The SECURE Act brings several changes to retirement planning, but two will have broad reaching effects for both Medicaid planning and estate planning, starting January 1, 2020.

First, the age at which an individual must take Required Minimum Distributions (RMD) will be increased from 70½ to 72. IRAs are not considered countable assets in the context of Medicaid eligibility in Texas – so long as the accounts are in RMD status. This means that if the individual is taking the mandated withdrawals, HHSC will not consider those funds as part of the individual’s $2,000 resource limit. This change adds another year and a half before the funds will be protected, while still allowing seniors to qualify for long-term nursing care.

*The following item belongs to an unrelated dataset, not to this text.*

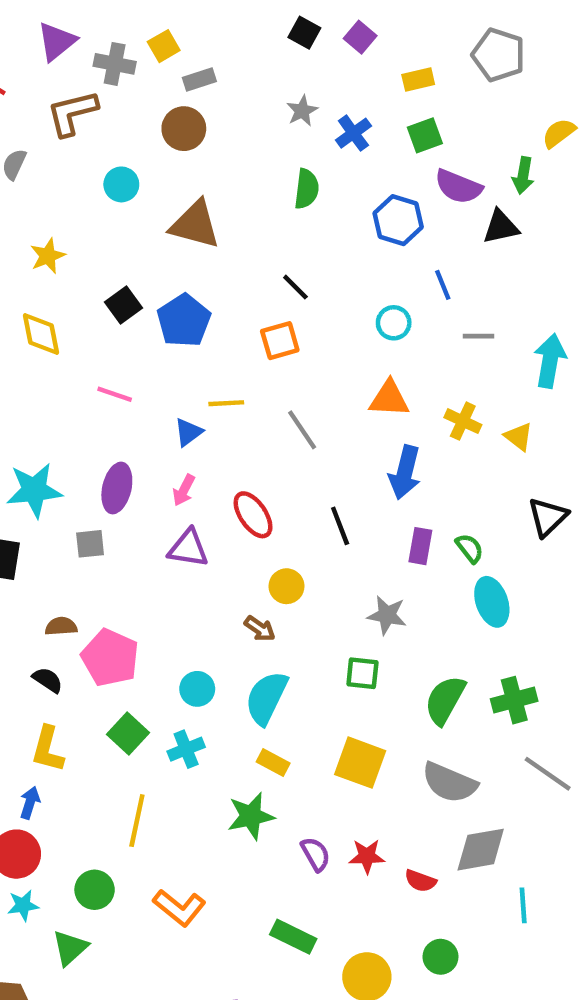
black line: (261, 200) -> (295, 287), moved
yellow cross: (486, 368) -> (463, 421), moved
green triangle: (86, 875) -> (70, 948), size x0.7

Second, retirement benefits will now need to be paid out over the course of ten years, rather than over a beneficiary’s life expectancy. Under the old regime, inherited retirement funds could be “stretched” over the course of a beneficiary’s life, resulting in lower annual distributions to the beneficiary. Because many beneficiaries were inheriting these funds during peak earning years, the smaller annual distribution resulted in a smaller income tax hit. Now that the funds must be paid out in the course of a decade, recipients could see their tax brackets change.

Further study of the bill and its implication are needed, but its passage makes this New Year an even better time to re-visit existing plans. Or to develop a plan in the first place.